TASK STATEMENT: From the data below, repeat exactly the lines from the line with "Informationen von dieser" to the line with "Tatinta Corporation weiterveröffentlicht", both included.

EXERCISE MATERIAL:
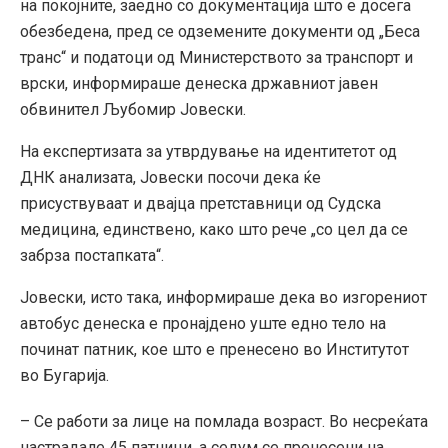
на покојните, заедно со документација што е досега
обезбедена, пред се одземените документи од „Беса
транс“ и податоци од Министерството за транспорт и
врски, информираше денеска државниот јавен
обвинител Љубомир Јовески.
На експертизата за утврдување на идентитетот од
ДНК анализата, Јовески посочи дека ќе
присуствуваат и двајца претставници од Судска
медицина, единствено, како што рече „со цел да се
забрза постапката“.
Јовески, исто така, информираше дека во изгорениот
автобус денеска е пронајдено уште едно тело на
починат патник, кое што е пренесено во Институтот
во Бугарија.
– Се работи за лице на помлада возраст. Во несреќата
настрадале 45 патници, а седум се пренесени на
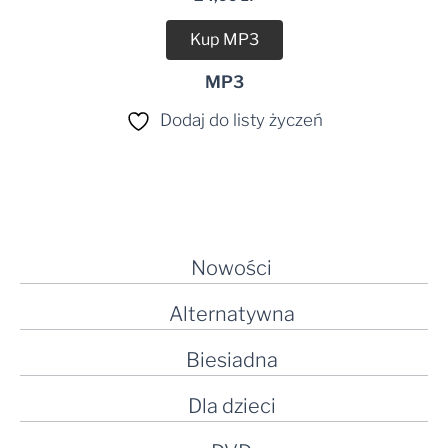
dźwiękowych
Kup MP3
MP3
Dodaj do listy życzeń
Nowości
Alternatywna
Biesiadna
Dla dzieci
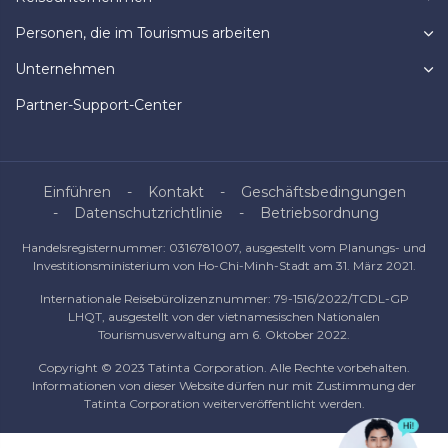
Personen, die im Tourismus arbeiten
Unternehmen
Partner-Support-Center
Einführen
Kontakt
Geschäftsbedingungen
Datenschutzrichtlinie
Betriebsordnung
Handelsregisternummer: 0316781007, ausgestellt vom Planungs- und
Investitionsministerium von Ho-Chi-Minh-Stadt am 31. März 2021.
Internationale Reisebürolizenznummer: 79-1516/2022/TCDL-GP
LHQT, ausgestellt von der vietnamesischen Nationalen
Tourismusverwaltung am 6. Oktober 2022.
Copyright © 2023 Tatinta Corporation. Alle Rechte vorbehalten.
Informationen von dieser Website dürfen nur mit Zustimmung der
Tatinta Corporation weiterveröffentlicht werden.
--
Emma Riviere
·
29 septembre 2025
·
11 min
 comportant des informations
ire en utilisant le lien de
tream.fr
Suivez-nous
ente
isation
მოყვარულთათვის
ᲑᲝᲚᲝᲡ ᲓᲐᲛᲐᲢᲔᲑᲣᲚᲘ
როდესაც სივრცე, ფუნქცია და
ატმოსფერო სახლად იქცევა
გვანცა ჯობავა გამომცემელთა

EXERCISE RESULT:
Informationen von dieser Website dürfen nur mit Zustimmung der
Tatinta Corporation weiterveröffentlicht werden.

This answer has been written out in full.